On the other hand, BJJ practitioners would only have untrained punches and kicks within their striking toolkits. For a BJJ practitioner to go against a well-trained Muay Thai fighter would prove incredibly dangerous.
In addition, BJJ practitioners would likely have a body that is not conditioned to withstand powerful blows.
In terms of street fighting, most MMA fighters would argue that BJJ provides better chances in a street fight than Muay Thai would. Several factors lead up to this.
Statistically, 73 percent of fights in the street go to the ground unintentionally, while 55 percent of people would initiate a takedown. Seeing the statistics, BJJ would most likely be more effective in terms of street fights.
In addition, more UFC champions come from a grappling (Wrestling and BJJ) background compared to stand-up-based UFC champions.

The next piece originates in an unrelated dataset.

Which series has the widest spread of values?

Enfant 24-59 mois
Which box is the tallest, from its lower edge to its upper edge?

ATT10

In 2018, there are at least 28 wrestlers and 17 BJJ practitioners who have achieved the title UFC champion, while there are only 25 UFC champions who came from a stand up-based martial art background, which includes:
- 12 Boxers
- 6 Kickboxers
- 4 Muay Thai
- 2 Tae Kwon Do
- 1 Karate
Although many UFC analysts and experts, including martial artists and UFC commentator Joe Rogan, stated that wrestling is the best base for MMA, BJJ is as close to wrestling compared to Muay Thai as it is a grappling martial art.

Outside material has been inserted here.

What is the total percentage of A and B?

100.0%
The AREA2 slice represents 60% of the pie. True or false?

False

Therefore, based on the number of UFC champions with a grappling-based martial art background throughout history, having a solid BJJ foundation would be better.

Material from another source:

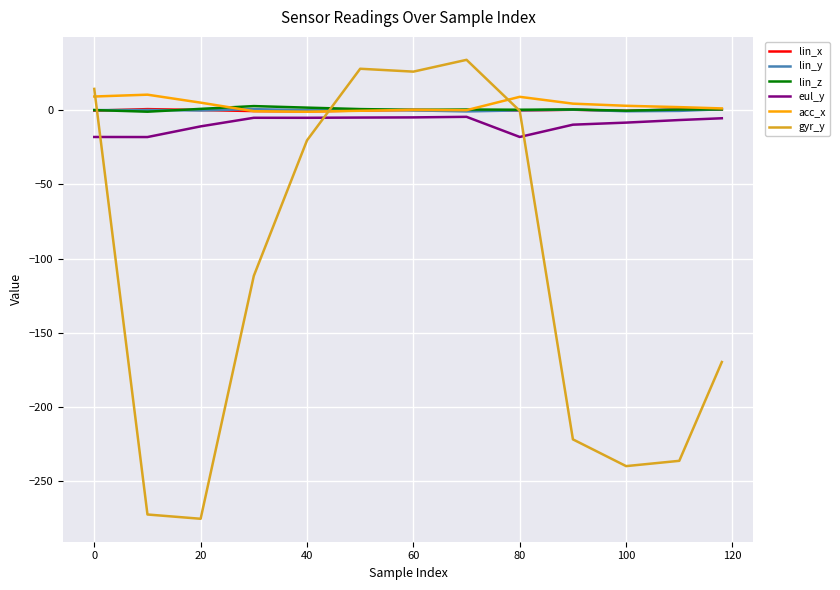

What is the sum of all gyr_y values?

-1445.6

Should You Do Muay Thai or MMA?
This would depend on the type of fighting style you prefer or the type of fighter you want. You can solely focus on becoming one of the best stand-up fighters out there by just focusing on Muay Thai.
Many other martial art practitioners even seek fighters who only train in Muay Thai as they are known to be deadly in striking situations.
Below are several Muay Thai fighters that are well-known not only in the Muay Thai community but within the MMA as well as other martial arts circles. These fighters include:
- John Wayne “The Gunslinger” Parr
- Ramon “The Diamond” Dekkers
- Artem “The Lion” Levin
- Simon “The One” Marcus
- Buakaw Por Pramuk
All of the mentioned individuals above have practically attained the reputation of the best Muay Thai fighter throughout history. Even MMA champions would seek guidance in their striking skills from these great Muay Thai fighters.
However, in terms of overall effectiveness, MMA attains the win. Pursuing MMA training will provide you all the skills and tools needed to be a complete fighter. The three different aspects that an MMA fighter would master include:
- Striking (e.g., Muay Thai, Boxing, Karate, Tae Kwon Do, Kickboxing)
- Stand Up Grappling (e.g., Muay Thai Clinching, Sambo, Greco-Roman Wrestling)
- Ground Fighting (e.g., Brazilian Jiu Jitsu, Catch Wrestling, Shootfighting)
As an MMA fighter, despite not having the same striking skills as a Muay Thai fighter, you would have another wider variety of tools and techniques to utilize in going against a sole Muay Thai fighter.
This would most likely begin by trading and playing short and cautious strikes against the Muay Thai fighter and then wrestle and submit him when least expected.
Conclusion – Muay Thai Plays a Vital Role in MMA
Muay Thai continues to become the most popular striking-based martial art in MMA. This is due to more variety of tools and techniques a striker can utilize than other striking and stand-up-based martial arts.
Although many would still choose a grappling-based martial over striking-based ones of efficiency, Muay Thai is still as important a tool to have as wrestling or BJJ is.